President Ken Starr, right, speaks with special guest T. Boone Pickens, founder and chairman of BP Capital Management on Wednesday in Waco Hall during the first On Topic event.
Nick Berryman | Lariat Photographer

By Sara Tirrito
Staff Writer

T. Boone Pickens, founder and chairman of BP Capital Management, joined President Ken Starr Wednesday as the first guest in the president’s new series On Topic, geared toward addressing current issues in America.

Pickens spoke about his energy plan for the country, the Pickens Plan, with certainty that it will be implemented. The plan aims to reduce dependence on the Organization of the Petroleum Exporting Countries for oil. By implementing other domestic sources of energy, such as solar energy and domestic natural gas, Pickens said he hopes to solve what he considers a national security issue of relying on foreign countries for oil.

“This is all going to be done; I’m not kidding you. I have committed my time and my own money to it. I spent $82 million out of my pocket on this plan,” Pickens said. “We’re going to get it done because it has to be done for the country. If we go forward without an energy plan from here it’ll be a disaster.”

The Pickens Plan has several pillars, including offering incentives for home and commercial building owners to make their buildings more energy efficient, increasing the generation of solar energy (in turn creating new jobs) and using domestic natural gas to fuel transportation.

However, some believe the Pickens Plan may be too broad to solve America’s energy problems effectively.

“I do think that he has a bit of a widespread shotgun solution that would be a little overreaching, that it wouldn’t necessarily be practical in all areas and that it’s something I believe needs to be taken on by state governments a little more than the federal government,” said East Winthrop, Maine, freshman William Richards.

Though Pickens is a proponent for increasing the use of domestic natural gas, he said all of America’s own energy resources would be a part of its energy future.

“You have to replace the foreign oil with your own resources,” Pickens said. “I’m all American so any way it goes, if it’s American, it’s for me.”

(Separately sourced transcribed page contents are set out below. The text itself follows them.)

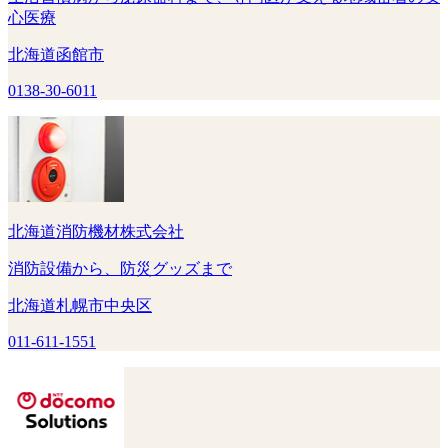
心医療
北海道函館市
0138-30-6011
北海道消防機材株式会社
消防設備から、防災グッズまで
北海道札幌市中央区
011-611-1551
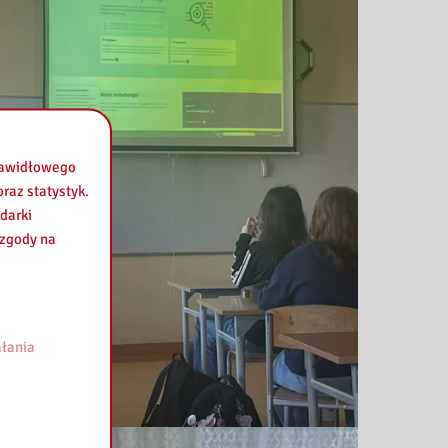
prawidłowego
raz statystyk.
darki
 zgody na
łania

Even ethanol, though disliked by some, could come into play, Pickens said.

“It’s an ugly baby, but it’s our baby,” Pickens said. “I’d rather have ethanol than OPEC.”

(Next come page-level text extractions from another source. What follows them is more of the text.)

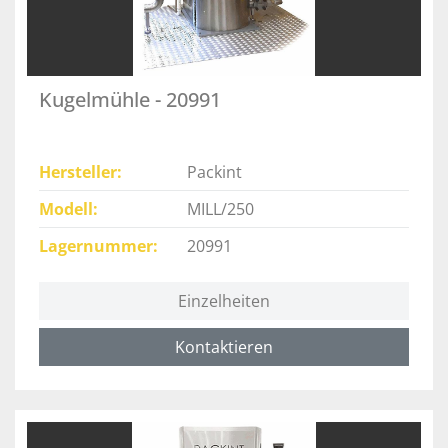
Kugelmühle - 20991
Hersteller
Packint
Modell
MILL/250
Lagernummer
20991
Einzelheiten
Kontaktieren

The Natural Gas Act, which will be voted on in Congress next week, could be the first step to switching the U.S.’s 18-wheelers from diesel to natural gas, Pickens said.

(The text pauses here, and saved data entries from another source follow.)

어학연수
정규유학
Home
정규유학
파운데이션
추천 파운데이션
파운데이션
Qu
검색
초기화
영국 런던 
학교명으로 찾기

Pickens also said that he believes one of the problems related to energy use in America is citizens’ lack of knowledge on the topic.

“That’s the missing link in this country right now, is we’re not educated on the subject,” Pickens said. “We do not understand energy. That’s sad to see, but it is the case.”

Dr. Larry Lehr, senior lecturer of environmental science, said he was pleased with Pickens’ lecture and agrees that the nation needs to become more knowledgeable of the topic.

“I thought he was a terrific spokesman for American energy policy and I’m glad to hear that American presidents and American politicians are listening to him,” Lehr said. “I think part of our responsibility not only at Baylor, but at colleges everywhere across the United States, is to educate everyone to become energy literate and to think about our future.”